1. Consults the builtin/function table for executable.name. If matched, runs the builtin closure inside processTable.spawn (gives virtual pid + cancellation for free).
2. Falls through (via ChainLauncher) to DefaultProcessLauncher for unmatched names — real exec via swift-subprocess, gated by Shell.sandbox.

Same launcher answers Swift script calls and bash command-line invocations — registering an ls builtin makes it reachable from both.
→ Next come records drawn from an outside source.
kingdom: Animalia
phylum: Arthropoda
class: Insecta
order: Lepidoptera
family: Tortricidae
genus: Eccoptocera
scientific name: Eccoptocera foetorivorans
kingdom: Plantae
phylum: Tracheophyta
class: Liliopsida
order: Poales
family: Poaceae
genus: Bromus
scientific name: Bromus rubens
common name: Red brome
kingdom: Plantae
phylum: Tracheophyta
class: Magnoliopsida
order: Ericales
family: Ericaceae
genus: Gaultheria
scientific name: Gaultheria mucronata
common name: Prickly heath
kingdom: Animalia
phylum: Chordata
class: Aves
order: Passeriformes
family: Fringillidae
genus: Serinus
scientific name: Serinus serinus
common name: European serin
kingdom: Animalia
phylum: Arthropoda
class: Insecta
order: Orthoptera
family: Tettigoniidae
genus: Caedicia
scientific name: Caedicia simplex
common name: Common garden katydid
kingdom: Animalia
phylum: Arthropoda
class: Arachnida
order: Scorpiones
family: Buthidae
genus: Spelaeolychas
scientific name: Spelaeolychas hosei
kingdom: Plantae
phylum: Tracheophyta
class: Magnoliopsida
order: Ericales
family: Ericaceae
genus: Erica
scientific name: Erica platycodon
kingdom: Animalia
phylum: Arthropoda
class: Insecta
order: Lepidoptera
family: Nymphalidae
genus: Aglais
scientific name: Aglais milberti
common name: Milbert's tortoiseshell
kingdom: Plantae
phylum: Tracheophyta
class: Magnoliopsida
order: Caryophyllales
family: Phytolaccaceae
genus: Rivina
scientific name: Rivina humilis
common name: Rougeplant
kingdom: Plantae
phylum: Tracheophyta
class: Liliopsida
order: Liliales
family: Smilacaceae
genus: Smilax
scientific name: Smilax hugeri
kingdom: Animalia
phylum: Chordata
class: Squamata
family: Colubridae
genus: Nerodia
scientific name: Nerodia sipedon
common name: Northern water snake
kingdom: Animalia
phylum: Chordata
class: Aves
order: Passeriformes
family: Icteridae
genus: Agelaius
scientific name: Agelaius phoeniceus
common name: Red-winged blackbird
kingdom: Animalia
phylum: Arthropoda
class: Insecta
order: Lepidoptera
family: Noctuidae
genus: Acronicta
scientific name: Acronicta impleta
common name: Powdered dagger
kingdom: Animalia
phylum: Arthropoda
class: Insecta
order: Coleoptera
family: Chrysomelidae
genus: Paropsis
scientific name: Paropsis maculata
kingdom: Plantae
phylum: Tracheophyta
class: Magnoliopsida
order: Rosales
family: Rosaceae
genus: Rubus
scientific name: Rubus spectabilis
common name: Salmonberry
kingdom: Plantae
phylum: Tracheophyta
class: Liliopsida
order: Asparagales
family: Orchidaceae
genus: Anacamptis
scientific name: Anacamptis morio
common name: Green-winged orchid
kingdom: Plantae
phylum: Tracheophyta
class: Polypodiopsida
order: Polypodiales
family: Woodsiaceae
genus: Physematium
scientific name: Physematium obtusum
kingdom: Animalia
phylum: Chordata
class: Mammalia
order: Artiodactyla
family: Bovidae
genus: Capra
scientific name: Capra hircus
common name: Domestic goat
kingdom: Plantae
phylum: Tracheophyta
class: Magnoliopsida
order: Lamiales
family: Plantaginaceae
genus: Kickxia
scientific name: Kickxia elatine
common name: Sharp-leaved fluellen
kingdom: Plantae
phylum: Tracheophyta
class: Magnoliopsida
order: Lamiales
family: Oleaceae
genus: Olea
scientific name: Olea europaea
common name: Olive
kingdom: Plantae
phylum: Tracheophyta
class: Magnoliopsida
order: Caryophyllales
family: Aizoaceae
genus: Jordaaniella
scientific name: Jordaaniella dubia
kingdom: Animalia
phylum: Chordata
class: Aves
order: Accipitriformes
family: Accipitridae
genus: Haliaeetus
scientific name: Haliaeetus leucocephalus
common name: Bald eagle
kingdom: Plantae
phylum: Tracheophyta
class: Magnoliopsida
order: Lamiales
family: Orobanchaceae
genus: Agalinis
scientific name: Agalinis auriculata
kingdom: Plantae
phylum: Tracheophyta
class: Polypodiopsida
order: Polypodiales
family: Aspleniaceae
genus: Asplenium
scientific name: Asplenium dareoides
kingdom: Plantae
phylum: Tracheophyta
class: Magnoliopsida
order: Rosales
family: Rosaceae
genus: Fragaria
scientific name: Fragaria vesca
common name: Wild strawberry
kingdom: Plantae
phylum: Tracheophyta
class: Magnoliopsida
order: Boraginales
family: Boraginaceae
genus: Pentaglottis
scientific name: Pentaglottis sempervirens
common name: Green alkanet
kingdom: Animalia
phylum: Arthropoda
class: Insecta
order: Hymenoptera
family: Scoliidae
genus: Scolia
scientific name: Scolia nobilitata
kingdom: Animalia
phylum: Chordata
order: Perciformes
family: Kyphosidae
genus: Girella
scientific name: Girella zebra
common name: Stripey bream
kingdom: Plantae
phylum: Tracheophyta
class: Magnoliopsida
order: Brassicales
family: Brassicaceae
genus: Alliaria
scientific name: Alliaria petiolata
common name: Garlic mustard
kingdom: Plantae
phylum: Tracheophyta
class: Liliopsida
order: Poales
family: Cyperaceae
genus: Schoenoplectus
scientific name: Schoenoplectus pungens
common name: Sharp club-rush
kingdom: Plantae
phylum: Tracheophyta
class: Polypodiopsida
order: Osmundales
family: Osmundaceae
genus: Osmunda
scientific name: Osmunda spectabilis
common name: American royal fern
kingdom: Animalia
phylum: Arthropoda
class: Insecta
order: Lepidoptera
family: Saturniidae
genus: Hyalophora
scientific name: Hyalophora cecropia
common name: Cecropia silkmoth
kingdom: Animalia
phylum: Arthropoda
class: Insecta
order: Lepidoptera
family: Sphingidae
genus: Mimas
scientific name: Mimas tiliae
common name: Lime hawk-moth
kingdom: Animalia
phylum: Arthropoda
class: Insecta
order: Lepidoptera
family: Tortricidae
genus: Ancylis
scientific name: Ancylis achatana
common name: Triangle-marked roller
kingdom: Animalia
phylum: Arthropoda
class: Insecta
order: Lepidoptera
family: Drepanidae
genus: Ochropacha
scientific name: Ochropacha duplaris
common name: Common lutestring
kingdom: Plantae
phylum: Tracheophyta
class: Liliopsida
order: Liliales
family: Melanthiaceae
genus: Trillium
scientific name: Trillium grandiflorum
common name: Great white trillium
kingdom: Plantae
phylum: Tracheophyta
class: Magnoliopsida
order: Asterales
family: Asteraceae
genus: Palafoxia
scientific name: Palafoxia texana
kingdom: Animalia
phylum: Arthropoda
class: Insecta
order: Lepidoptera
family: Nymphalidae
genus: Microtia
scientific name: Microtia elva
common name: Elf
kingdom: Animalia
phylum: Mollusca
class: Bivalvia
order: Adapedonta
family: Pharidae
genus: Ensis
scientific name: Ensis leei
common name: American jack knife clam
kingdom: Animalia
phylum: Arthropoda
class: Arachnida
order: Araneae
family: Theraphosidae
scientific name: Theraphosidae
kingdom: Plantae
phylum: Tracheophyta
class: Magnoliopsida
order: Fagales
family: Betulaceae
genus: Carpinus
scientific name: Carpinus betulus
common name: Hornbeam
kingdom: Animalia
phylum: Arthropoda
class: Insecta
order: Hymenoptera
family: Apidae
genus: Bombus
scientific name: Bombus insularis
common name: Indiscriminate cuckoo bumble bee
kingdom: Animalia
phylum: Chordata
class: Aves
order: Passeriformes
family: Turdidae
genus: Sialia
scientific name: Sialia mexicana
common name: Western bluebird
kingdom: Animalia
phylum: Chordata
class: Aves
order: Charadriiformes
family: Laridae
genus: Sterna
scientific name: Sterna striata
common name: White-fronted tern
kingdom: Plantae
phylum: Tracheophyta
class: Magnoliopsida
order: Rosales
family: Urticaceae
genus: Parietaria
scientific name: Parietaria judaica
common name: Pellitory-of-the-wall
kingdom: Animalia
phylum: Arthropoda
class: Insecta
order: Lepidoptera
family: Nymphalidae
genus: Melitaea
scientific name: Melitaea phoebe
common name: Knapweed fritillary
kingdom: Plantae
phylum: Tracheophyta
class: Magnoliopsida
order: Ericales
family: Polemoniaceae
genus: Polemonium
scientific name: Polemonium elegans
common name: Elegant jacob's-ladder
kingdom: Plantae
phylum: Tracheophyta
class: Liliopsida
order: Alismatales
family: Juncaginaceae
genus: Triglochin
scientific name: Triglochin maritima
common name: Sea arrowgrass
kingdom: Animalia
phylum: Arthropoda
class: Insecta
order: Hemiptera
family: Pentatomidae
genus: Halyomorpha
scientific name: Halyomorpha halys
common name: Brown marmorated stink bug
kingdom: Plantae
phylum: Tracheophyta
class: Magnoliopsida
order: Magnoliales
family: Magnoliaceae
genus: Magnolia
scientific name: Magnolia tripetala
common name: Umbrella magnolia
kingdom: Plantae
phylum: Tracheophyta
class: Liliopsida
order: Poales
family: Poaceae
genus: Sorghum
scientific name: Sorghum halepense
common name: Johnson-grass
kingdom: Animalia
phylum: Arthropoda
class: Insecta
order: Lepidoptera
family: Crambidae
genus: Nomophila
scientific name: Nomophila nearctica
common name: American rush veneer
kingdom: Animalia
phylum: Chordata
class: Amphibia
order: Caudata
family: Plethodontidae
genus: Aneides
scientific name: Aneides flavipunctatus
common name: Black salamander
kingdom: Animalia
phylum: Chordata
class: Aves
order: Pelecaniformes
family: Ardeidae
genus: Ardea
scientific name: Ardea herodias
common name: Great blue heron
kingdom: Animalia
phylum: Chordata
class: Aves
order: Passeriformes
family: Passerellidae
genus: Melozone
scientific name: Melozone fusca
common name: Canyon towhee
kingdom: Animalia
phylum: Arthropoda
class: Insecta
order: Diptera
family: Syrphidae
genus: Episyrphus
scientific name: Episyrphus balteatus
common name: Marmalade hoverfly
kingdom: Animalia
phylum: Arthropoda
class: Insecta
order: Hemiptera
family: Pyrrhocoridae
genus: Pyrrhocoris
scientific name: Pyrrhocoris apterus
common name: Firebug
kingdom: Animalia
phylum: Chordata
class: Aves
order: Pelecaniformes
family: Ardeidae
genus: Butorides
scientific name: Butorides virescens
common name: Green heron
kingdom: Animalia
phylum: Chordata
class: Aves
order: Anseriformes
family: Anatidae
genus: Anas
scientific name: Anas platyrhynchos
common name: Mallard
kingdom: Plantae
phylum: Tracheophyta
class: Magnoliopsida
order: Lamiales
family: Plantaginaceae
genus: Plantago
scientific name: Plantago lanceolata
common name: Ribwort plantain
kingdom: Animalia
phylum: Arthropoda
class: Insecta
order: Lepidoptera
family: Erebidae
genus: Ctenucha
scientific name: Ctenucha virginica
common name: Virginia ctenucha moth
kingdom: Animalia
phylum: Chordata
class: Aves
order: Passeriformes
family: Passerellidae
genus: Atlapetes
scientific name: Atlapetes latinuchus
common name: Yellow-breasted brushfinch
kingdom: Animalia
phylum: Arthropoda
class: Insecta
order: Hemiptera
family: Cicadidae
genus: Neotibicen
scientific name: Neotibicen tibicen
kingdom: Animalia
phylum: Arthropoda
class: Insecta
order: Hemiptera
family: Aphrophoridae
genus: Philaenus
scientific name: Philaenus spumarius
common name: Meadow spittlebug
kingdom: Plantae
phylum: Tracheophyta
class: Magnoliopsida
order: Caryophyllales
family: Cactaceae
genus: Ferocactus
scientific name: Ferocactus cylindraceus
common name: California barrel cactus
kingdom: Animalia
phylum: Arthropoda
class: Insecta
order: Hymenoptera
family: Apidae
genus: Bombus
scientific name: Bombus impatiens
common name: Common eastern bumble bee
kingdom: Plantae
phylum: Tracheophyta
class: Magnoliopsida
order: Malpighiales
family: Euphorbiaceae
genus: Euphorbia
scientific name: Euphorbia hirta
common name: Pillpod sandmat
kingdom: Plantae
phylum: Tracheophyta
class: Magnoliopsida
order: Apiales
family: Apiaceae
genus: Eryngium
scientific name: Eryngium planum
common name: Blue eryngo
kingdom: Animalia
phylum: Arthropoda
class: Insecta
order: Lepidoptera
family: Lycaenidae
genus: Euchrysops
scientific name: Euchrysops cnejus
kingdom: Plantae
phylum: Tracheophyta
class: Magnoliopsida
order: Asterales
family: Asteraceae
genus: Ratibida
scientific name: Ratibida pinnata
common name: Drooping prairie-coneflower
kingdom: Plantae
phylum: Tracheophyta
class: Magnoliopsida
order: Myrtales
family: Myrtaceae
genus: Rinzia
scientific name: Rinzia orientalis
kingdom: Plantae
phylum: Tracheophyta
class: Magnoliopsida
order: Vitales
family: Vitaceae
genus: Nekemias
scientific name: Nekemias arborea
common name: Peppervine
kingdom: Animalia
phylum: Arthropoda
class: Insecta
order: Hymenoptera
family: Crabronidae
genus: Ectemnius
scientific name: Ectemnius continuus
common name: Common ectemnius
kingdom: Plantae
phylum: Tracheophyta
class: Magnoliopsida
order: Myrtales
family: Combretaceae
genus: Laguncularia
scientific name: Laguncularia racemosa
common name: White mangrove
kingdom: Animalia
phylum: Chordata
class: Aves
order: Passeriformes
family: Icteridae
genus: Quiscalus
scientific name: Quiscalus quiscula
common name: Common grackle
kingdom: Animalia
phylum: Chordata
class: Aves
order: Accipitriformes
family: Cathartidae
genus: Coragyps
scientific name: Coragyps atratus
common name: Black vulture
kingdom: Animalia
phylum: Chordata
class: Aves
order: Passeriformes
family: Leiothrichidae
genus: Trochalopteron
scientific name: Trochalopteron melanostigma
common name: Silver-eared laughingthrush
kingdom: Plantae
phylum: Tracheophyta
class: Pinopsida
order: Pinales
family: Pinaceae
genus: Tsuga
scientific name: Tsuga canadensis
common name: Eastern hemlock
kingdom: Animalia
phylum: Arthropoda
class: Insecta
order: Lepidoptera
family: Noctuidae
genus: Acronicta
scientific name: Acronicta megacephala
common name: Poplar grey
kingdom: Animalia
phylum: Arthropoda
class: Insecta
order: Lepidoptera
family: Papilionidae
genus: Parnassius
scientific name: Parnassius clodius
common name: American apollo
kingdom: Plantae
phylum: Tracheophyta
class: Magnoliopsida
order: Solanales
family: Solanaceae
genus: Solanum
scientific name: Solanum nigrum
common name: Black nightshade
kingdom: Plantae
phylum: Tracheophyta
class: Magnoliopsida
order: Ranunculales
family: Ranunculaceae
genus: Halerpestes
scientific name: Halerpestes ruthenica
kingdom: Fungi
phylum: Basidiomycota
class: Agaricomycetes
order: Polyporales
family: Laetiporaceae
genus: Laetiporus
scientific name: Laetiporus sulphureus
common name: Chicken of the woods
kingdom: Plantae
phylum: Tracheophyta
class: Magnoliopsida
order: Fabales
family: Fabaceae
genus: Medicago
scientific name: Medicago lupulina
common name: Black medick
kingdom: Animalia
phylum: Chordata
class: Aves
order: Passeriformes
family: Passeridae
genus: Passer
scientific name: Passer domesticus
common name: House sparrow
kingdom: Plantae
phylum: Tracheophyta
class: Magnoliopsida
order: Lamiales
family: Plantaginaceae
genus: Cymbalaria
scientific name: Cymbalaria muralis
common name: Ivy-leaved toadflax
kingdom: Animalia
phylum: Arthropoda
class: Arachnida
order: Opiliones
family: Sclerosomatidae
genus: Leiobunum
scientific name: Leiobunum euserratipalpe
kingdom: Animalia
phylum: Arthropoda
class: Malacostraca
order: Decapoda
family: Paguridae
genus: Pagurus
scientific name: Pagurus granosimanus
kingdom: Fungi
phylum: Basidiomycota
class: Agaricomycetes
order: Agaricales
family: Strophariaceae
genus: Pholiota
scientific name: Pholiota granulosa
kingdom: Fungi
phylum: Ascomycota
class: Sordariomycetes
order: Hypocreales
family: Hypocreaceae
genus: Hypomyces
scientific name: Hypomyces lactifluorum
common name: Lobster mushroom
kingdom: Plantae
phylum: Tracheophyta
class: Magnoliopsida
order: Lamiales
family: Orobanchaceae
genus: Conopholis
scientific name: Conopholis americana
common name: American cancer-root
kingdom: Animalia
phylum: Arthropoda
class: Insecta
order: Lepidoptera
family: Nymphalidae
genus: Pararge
JavaScript runtime (future)

A JS host built on JSContext bridges Node-flavored child_process.exec / spawn:

const { stdout } = await child_process.exec("git status");

The bridge converts JS strings → Executable.name/Arguments, calls Shell.current.processLauncher.launch(...), wraps ExecutionRecord as a JS Promise resolution. Same dispatch point, same policy, same builtin registry.

Platform support

swift-subprocess supports macOS / Linux / Windows / BSD; not iOS / tvOS / watchOS / visionOS (kernel-level prohibition on posix_spawn / fork for sandboxed apps, not a missing API). The proposed DefaultProcessLauncher therefore wraps in #if os(macOS) || os(Linux) || os(Windows) || os(Android) (or the negative form). On unsupported platforms the launcher type still exists but launch(...) throws ProcessLaunchUnsupportedOnThisPlatform. Embedders can still inject a virtual launcher that uses only processTable.spawn (closure bodies) — that path keeps working on iOS.

Dependencies

• swift-subprocess pinned to 0.4.x until 1.0 lands. The 1.0 milestone is open (5 issues remaining, originally due Feb 2026 and now ~3 months overdue), and 0.4 is documented as the last release supporting Swift 6.1. Expect a churn pass when 1.0 ships (recent renames: ExecutionResult → ExecutionOutcome, CollectedResult → ExecutionRecord).

Out of scope

• The JS runtime itself. This issue only ships the dispatch primitive; the JS host is a separate project that consumes it.
• Closure-form run(...) { execution, stdout in ... } swift-subprocess overloads. v1 ships only the collected-output overload.
• PlatformOptions (spawn attrs / file actions). Embedders that need them can subclass DefaultProcessLauncher.
• Streaming AsyncSequence<Data> output / span-based input. Defer to v2.
• PTY support. Tracked separately if/when swift-subprocess settles on a shape (swiftlang/swift-subprocess#175).

Acceptance

• Shell.processLauncher exists; default on Shell.processDefault is DefaultProcessLauncher.
• try await Shell.current.processLauncher.launch(.name("echo"), arguments: ["hi"], …) round-trips on macOS / Linux / Windows.
• Setting Shell.current.sandbox and replacing the launcher with SandboxedDenyLauncher causes the same call to throw ProcessLaunchDenied.
• ChainLauncher composes — a custom launcher that resolves only "foo" falls through to DefaultProcessLauncher for "echo", and both work in one test.
• iOS / tvOS / watchOS build the module; launch(...) throws ProcessLaunchUnsupportedOnThisPlatform on those platforms unless a virtual launcher is injected.
• Tests cover: standalone passthrough, sandbox deny, chain fallthrough, environment override, working-directory override, captured stdout / stderr, non-zero termination status.